Ubuntu system uses aide to check file integrity

Source: Internet
Author: User
Keywords Integrity checking files checksums for
Tags aliyun applied check check file checking checking files configuration file

Of the many methods that can be applied to http://www.aliyun.com/zixun/aggregation/13835.html ">ubuntu security", one is called File Integrity Monitoring (file integrity checking). The purpose of integrity monitoring and verification of critical system binaries and profiles is to ensure that these key files are not made unauthorized changes. Unauthorized changes to system-specific files are one of the manifestations of attack and endangerment activities on the system. File integrity monitoring is a positive way to make you aware of changes in the system's important files in a timely manner. Like most tools, there are many different applications in the GNU community that can be used to monitor and verify the integrity of your Ubuntu system files.

This guide will cover the installation, configuration, and use of some of these tools on the Ubuntu system.

Although there are many ways to monitor and verify the integrity of GNU system critical files Strictly, this guide only describes the tools called advanced intrusion detection environments.

However, other tools that can be used to monitor and verify file integrity are listed in the "Related Resources" section of this article. Browsing and using these tools is an exercise that readers can practice on their own.

AIDE

The "Advanced Intrusion Detection Environment" (AIDE) is a free software, a popular tripwire for file integrity checking tools. It establishes a database by reading a series of regular expressions in the configuration file, which can be used to validate the integrity of critical system files and some user-defined files when the database is initialized.

AIDE uses many popular information digest algorithms (MD5, SHA1, rmd160, Tiger, Haval, etc.) to check the integrity of the file. Additional algorithms are also easy to add. Consistency of all legacy file System Properties is also checked.

Installing AIDE

Before you install in terminal mode, make sure that your network is well connected, and then enter the following command in the terminal:

sudo apt install aide

Enter your password according to the system prompts, and if Ubuntu is validated, the aide installation package will be downloaded and automatically started. During the installation process, a configuration information window appears, prompting you to send a daily report to the root user by default, but you can modify it by editing the profile/etc/default/aide. Please press ENTER to confirm the message.
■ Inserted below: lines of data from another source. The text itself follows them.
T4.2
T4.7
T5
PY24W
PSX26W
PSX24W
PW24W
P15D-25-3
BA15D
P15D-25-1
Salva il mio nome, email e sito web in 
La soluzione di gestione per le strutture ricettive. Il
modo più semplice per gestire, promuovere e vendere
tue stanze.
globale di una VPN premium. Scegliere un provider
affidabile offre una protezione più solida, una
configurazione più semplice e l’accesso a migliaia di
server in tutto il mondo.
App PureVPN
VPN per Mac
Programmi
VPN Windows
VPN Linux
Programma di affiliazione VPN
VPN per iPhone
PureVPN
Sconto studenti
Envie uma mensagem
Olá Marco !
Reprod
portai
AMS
The system then asks you if you want to initialize the aide database now. Now, enter Yes and press ENTER. The next dialog box asks if you want to overwrite the existing database. If this is your first time installing aide, select Yes and press ENTER.

Related Article

Contact Us

The content source of this page is from Internet, which doesn't represent Alibaba Cloud's opinion; products and services mentioned on that page don't have any relationship with Alibaba Cloud. If the content of the page makes you feel confusing, please write us an email, we will handle the problem within 5 days after receiving your email.
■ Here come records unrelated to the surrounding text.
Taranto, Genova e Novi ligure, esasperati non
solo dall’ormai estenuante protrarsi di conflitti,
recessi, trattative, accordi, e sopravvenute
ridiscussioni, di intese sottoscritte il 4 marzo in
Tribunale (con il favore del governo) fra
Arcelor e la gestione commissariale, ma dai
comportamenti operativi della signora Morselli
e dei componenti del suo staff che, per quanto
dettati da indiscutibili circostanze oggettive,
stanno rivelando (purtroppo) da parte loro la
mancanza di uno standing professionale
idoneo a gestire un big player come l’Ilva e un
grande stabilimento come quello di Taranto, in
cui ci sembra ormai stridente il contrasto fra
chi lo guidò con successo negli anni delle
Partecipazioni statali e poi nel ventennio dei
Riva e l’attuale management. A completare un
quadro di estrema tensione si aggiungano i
If you find any instances of plagiarism from the community, please send an email to: info-contact@alibabacloud.com and provide relevant evidence. A staff member will contact you within 5 working days.

A Free Trial That Lets You Build Big!

Start building with 50+ products and up to 12 months usage for Elastic Compute Service

  • Sales Support

    1 on 1 presale consultation

  • After-Sales Support

    24/7 Technical Support 6 Free Tickets per Quarter Faster Response

  • Alibaba Cloud offers highly flexible support services tailored to meet your exact needs.